** Problem details **
Take the entries that follow and return exactly the lines from the one holding "wrist: (1190, 751)" through the one holding "pinky dip: (1302, 698)", both included. Nothing else is needed.

Human pose keypoint data:
__________________________________________________
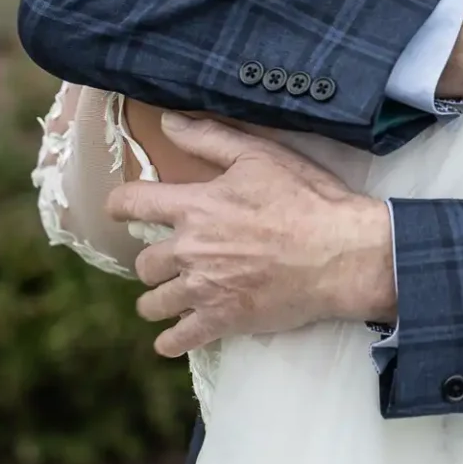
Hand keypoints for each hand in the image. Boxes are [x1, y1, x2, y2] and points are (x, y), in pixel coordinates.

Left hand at [111, 114, 395, 355]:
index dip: (119, 205)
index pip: (132, 204)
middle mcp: (190, 250)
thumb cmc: (308, 200)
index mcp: (195, 207)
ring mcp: (204, 289)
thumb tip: (168, 121)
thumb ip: (209, 139)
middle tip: (171, 260)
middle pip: (144, 262)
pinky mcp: (223, 320)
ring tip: (171, 297)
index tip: (120, 209)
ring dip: (158, 300)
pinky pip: (179, 339)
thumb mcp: (261, 156)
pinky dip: (172, 341)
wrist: (343, 254)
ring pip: (154, 303)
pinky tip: (173, 339)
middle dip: (154, 261)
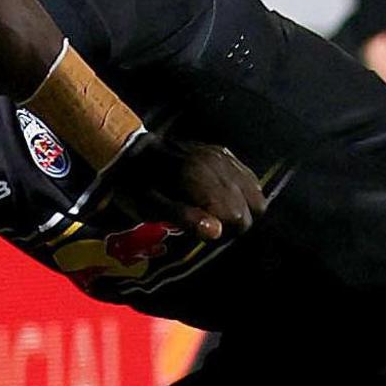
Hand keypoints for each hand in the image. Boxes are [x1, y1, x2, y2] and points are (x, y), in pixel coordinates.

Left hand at [91, 133, 265, 241]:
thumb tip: (217, 232)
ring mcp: (222, 156)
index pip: (237, 215)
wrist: (129, 150)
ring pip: (256, 190)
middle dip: (239, 223)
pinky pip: (248, 175)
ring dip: (246, 208)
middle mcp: (217, 165)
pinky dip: (245, 191)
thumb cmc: (137, 185)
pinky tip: (228, 198)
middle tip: (215, 228)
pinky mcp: (223, 152)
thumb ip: (184, 217)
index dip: (227, 232)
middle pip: (252, 205)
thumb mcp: (150, 206)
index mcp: (200, 179)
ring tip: (222, 215)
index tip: (208, 236)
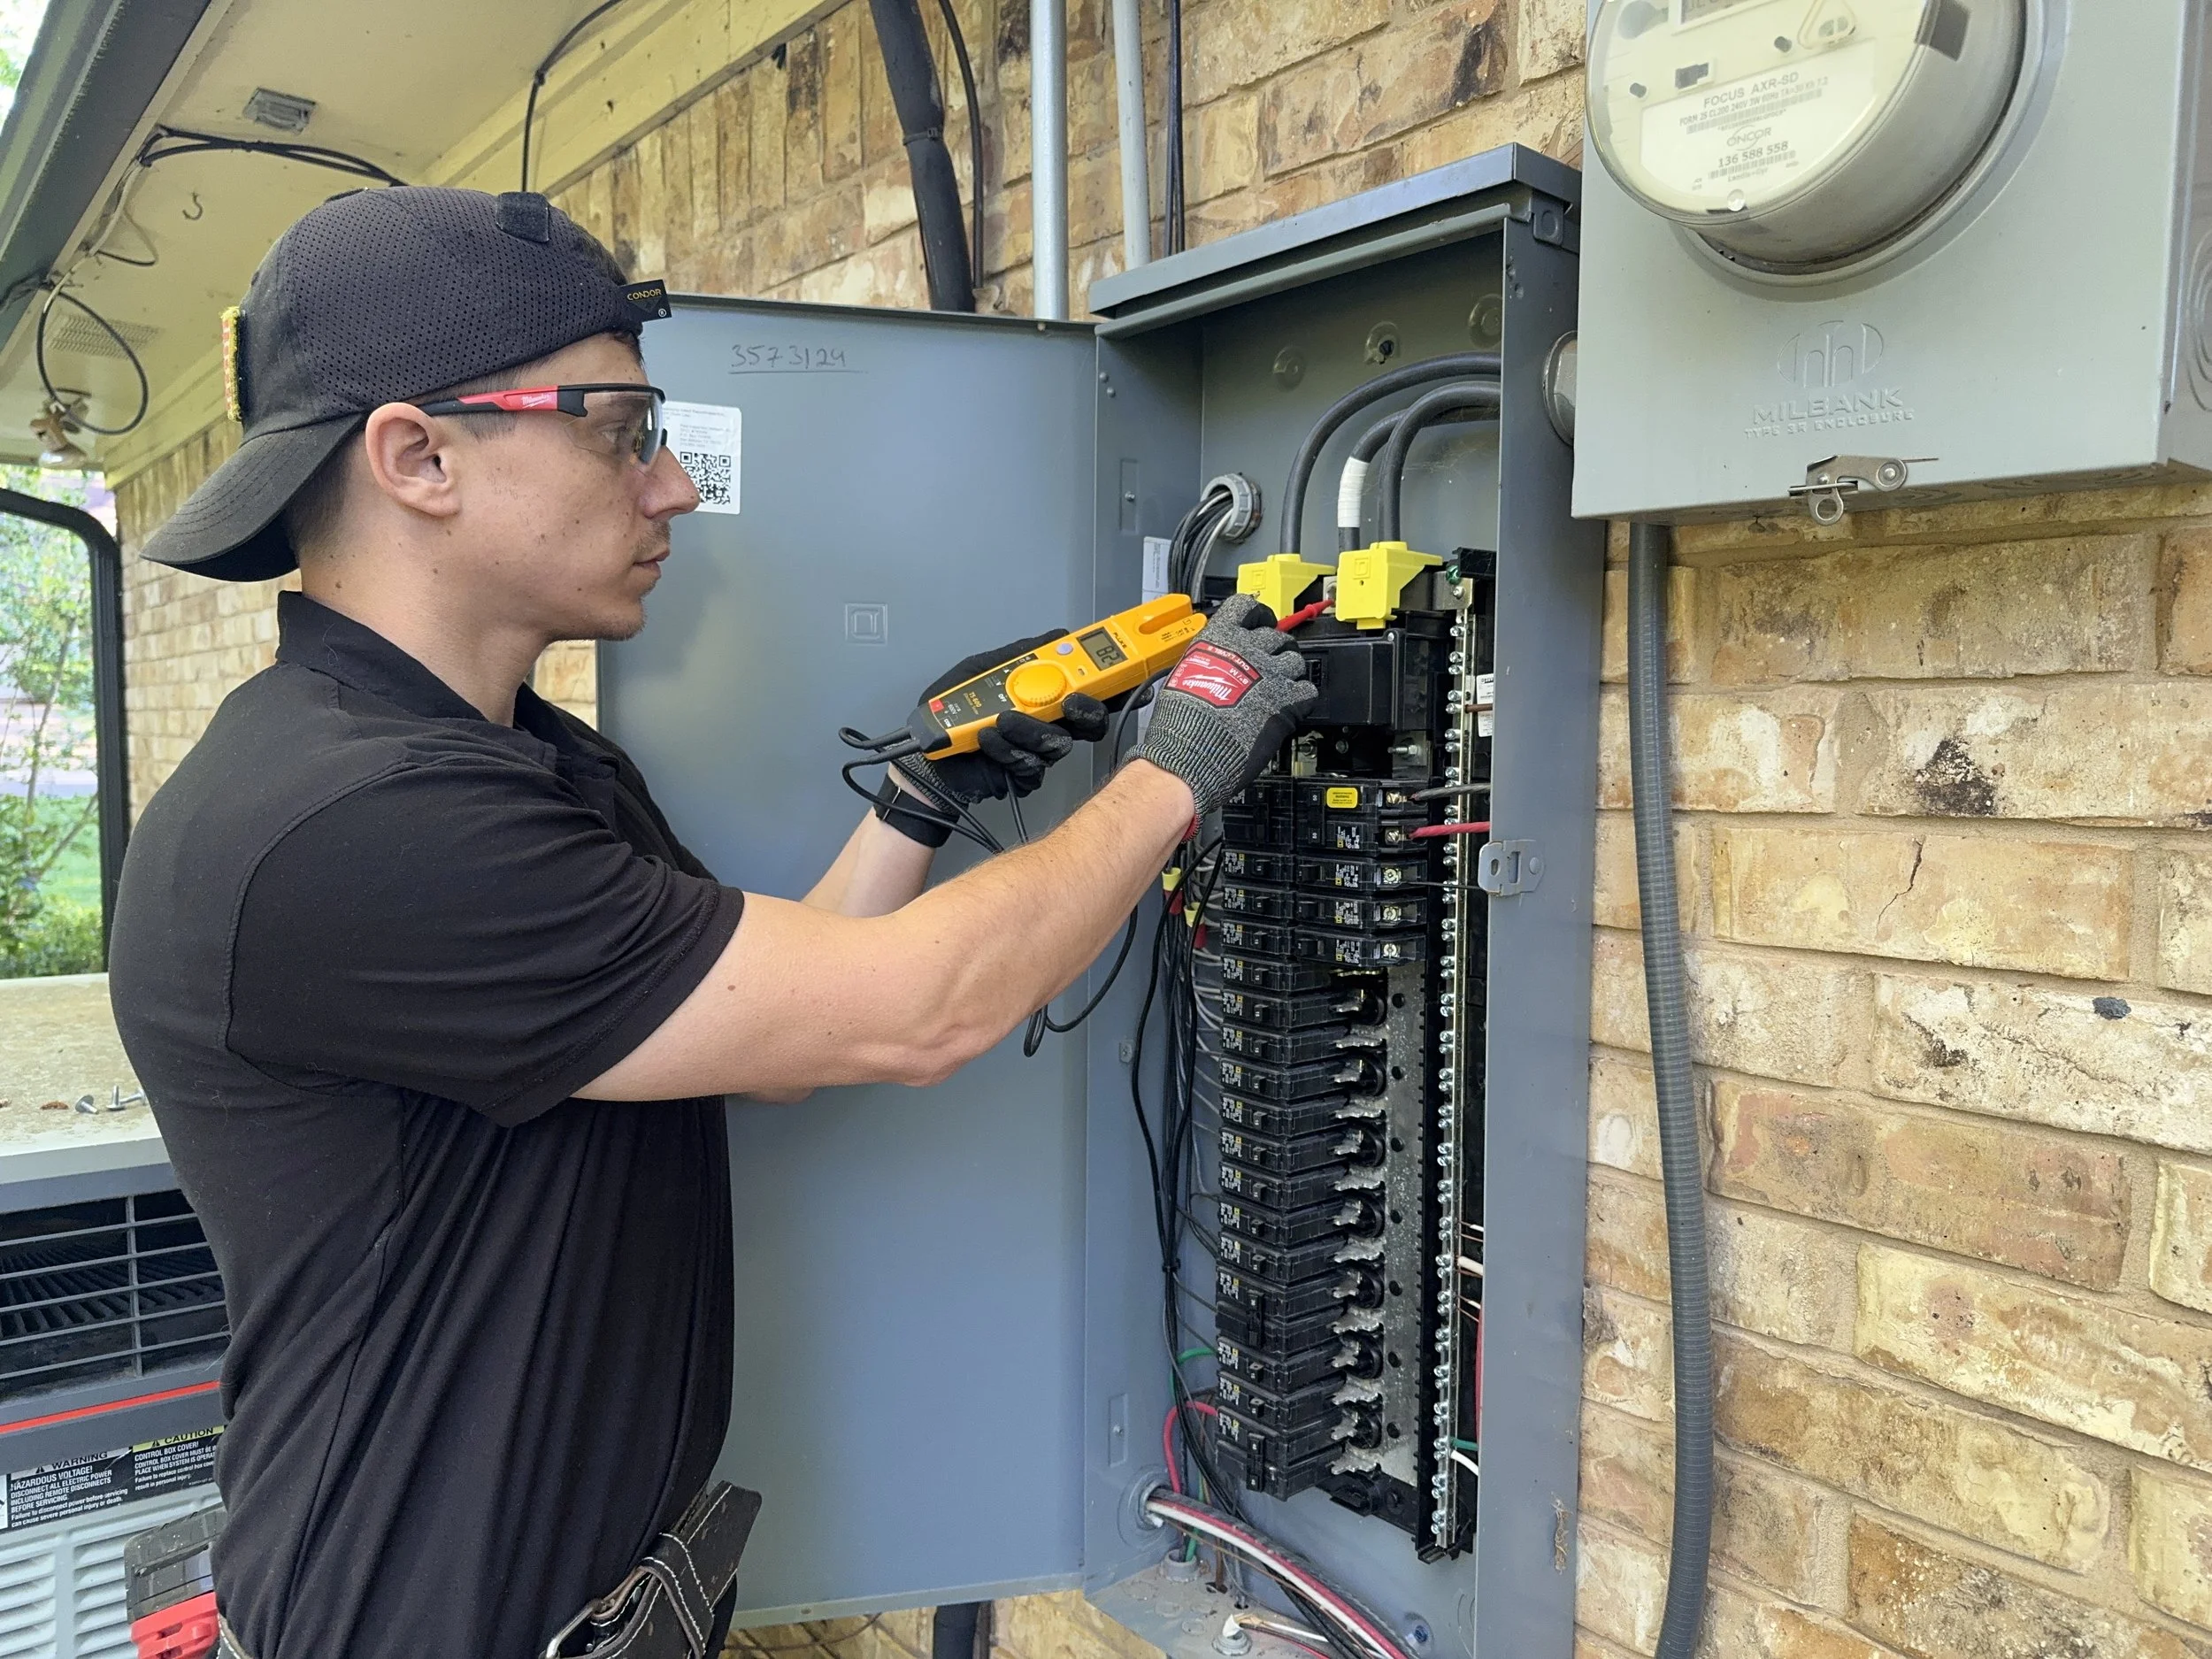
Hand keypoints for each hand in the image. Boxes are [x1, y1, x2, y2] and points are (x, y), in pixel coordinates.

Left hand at [875, 632, 1111, 845]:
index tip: (1121, 680)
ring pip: (1058, 744)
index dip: (1111, 686)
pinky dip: (1007, 750)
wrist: (926, 751)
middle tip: (1070, 704)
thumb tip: (1057, 636)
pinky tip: (987, 740)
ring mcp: (1037, 752)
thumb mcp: (981, 669)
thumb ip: (1019, 655)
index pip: (1089, 690)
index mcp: (1044, 695)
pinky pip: (1031, 767)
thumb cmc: (953, 709)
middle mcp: (1047, 724)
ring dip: (1029, 729)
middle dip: (1084, 712)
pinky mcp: (1023, 776)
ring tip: (1000, 721)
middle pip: (1089, 723)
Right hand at [1136, 594, 1315, 817]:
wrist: (1190, 751)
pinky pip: (1308, 690)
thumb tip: (1216, 664)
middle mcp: (1249, 649)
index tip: (1261, 622)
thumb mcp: (1183, 675)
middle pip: (1276, 636)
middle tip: (1270, 665)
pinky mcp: (1287, 702)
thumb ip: (1208, 661)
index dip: (1258, 614)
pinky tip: (1291, 707)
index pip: (1247, 607)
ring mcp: (1271, 674)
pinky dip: (1302, 698)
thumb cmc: (1179, 722)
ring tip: (1281, 687)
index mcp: (1220, 637)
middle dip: (1275, 649)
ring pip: (1295, 660)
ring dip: (1290, 673)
__________________________________________________
** Output below **
wrist: (1190, 751)
pinky pip: (1308, 690)
thumb tip: (1216, 664)
middle mcp: (1249, 649)
index tip: (1261, 622)
thumb mcp: (1183, 675)
middle pip: (1276, 636)
middle tip: (1270, 665)
pinky mcp: (1287, 702)
thumb ip: (1208, 661)
index dip: (1258, 614)
pinky tip: (1291, 707)
index pip: (1247, 607)
ring mcp: (1271, 674)
pinky dip: (1302, 698)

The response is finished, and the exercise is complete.